Guest Artists Omar Carrum and Charles Anderson Leave Lasting Impressions on the School of Dance

September 30 2019
Charles Anderson works with School of Dance students Charles Anderson works with School of Dance students

This semester, the School of Dance hosted guest artists Omar Carrum and Charles Anderson, whose work will be shown this week in Performing Dance Company’s fall concert, opening this Thursday in the Marriott Center for Dance. In brief but powerful residencies on campus, these artists left more than just polished works behind. The philosophies and experiences they shared with dancers continue to have lingering impact beyond the stage and studio. 

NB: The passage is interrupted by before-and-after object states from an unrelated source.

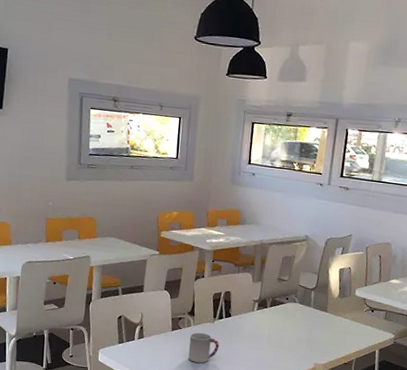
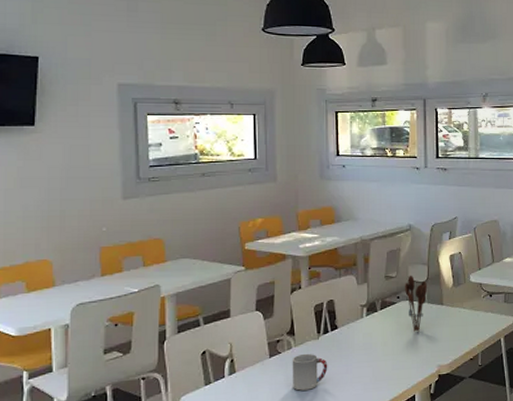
utensil holder: none [293,281,316,332] -> present [404,275,428,332]

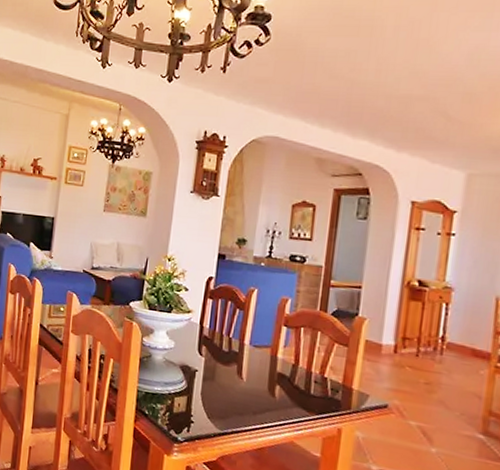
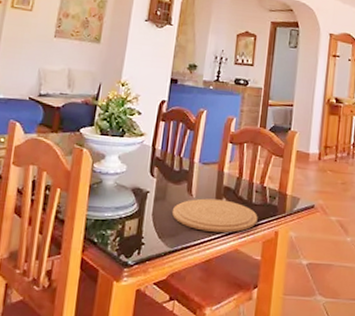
plate: none [221,383,317,424] -> present [171,198,258,233]

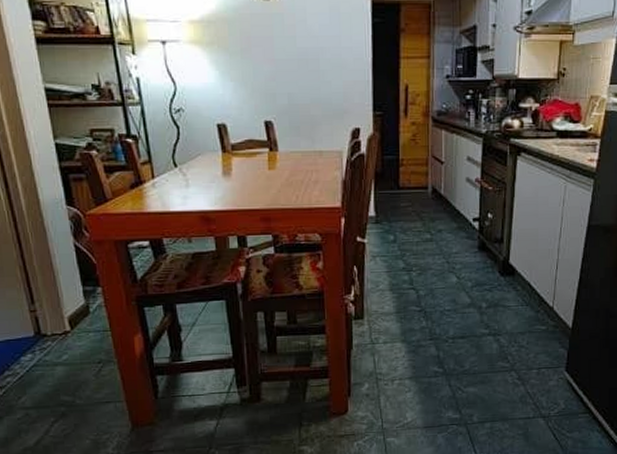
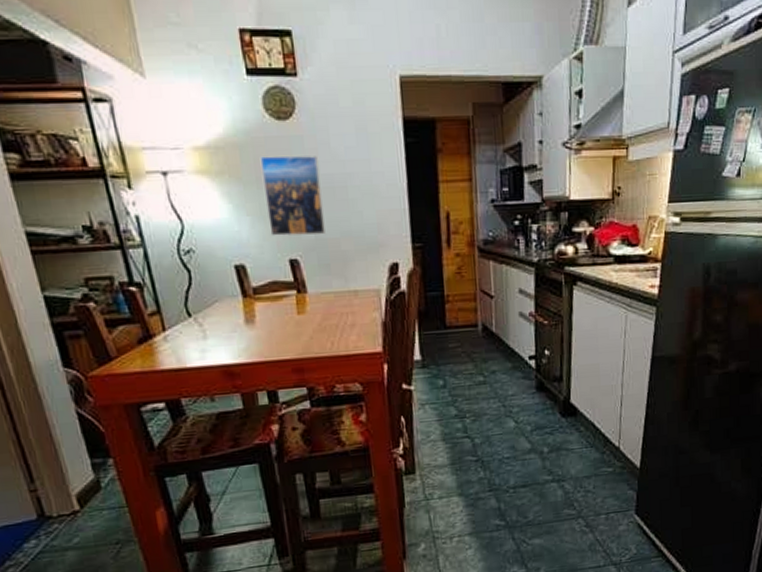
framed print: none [245,30,297,101] -> present [259,155,325,236]

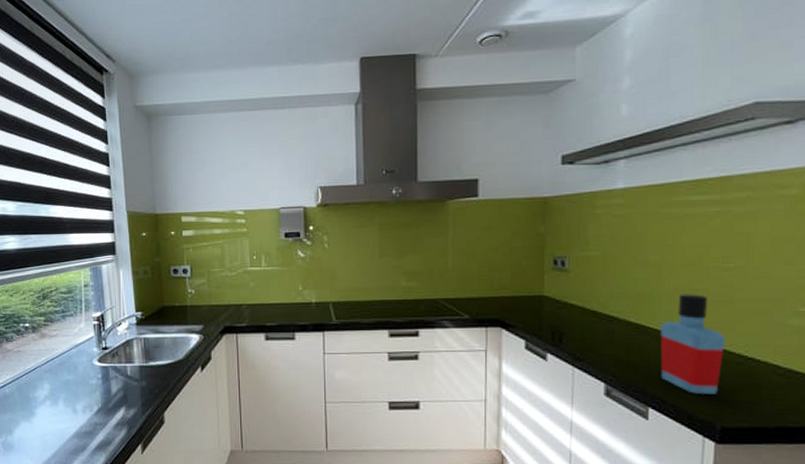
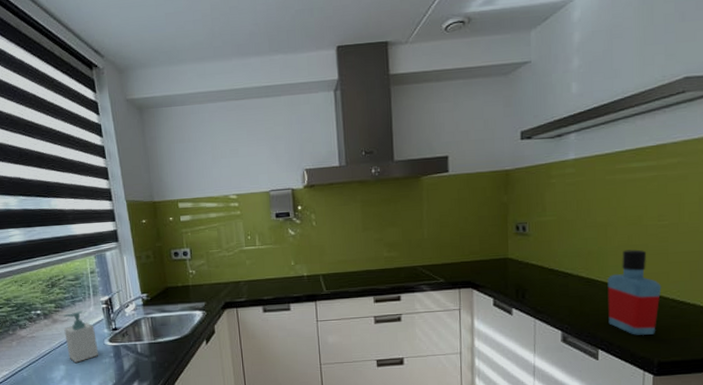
soap bottle: none [52,326,86,382] -> present [64,310,99,363]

Hailing from Mexico City, choreographer Omar Carrum collaborated with the students to create “Alchemy of the 7 Elements,” an elegant journey through the dancers’ memories and beliefs. “I've been researching how to use our deepest emotions without them disturbing or hurting us while accessing them -- to be able to go in and out, using just a drop of sincerity in the process,” Carrum said. “I think of movement as reactions of what’s happening inside.” Carrum1Omar Carrum partners with School of Dance student

While in the studio, Carrum worked with “the development of fictional characters based on real experiences from our past histories, and how those histories interweave with the histories of others.” He asserted, “I truly believe that artists are alchemists that can change any ‘lead’ experience into a ‘gold’ metaphor.”

“So many dance teachers say ‘leave your baggage at the door’ but Omar explicitly asked us to share our baggage with him and each other. Omar helped us develop individual characters by combining different versions of ourselves,” dancer Arin Lynn said. “Personally, I am learning a lot about what identity means to me. By researching these types of questions, we become more alive inside of performance.”  

Lynn also found Carrum’s “drop of sincerity” a useful tool in making performance honest but not overbearing. “This idea has affected all of our dancing and I believe it will take me a long time to fully understand that concept,” Lynn said. “However, the drop of sincerity awakened a psycho-physical awareness which has changed my relationship with my own dancing for the better.” 

Choreographer Charles Anderson worked with 15 dancers, including both ballet and modern majors, to reconstruct an excerpted version of "(Re)current Unrest," an evening length immersive performance ‘ritual’ built upon the sonic foundation of Steve Reich’s three earliest works. The larger project began as an investigation of legacy, authorship and citizenship and protest through the lens of the erasure of the Africanist presence inside of Reich’s compositions. The excerpted version, “(Re)current Unrest: We Are The People” is a meditation on the increase in racially motivated violence and what it means to be an American. 

Anderson wrote, “I am a Richmond, VA born and raised, Black, gay, first-generation, ivy league college educated artist-educator-activist.  As a choreographer I am formally trained as a post-modernist.  As an African American artist committed to dance for social justice, I am a kinetic storyteller.  I approach choreography and dance theatre as metaphor for kinetic storytelling or testimony.  I create dance-theatre that is informed and inflected by contemporary expressions of African Diasporic vernacular dance.”

Graduate teaching assistant Alexandra Barbier assisted Anderson in the rehearsal process. For Barbier, Anderson’s work extended far past technique and “steps.” “Parts of the choreography are pretty complicated, but I believe that one of Charles's main goals in setting this work was to build community and to expose us to the unquestioned, sometimes problematic, ideologies within our culture that shape how we learn and perform as dancers,” she said. 

When it comes to social activism, the final performance product is not the only place of impact. Barbier continued, “Charles led conversations about race, class, gender, the systems that perpetuate oppression and the questions we should ask ourselves in order to dismantle these systems. I have no doubt that the cast will continue to grapple with these ideas outside of the time spent in the studio... and that is the activism. The audience may not engage with these concepts beyond the 12 minutes they spend viewing the final product, but the knowledge gained in the process will (hopefully) live on and be disseminated by the dancers as they interact with the world.”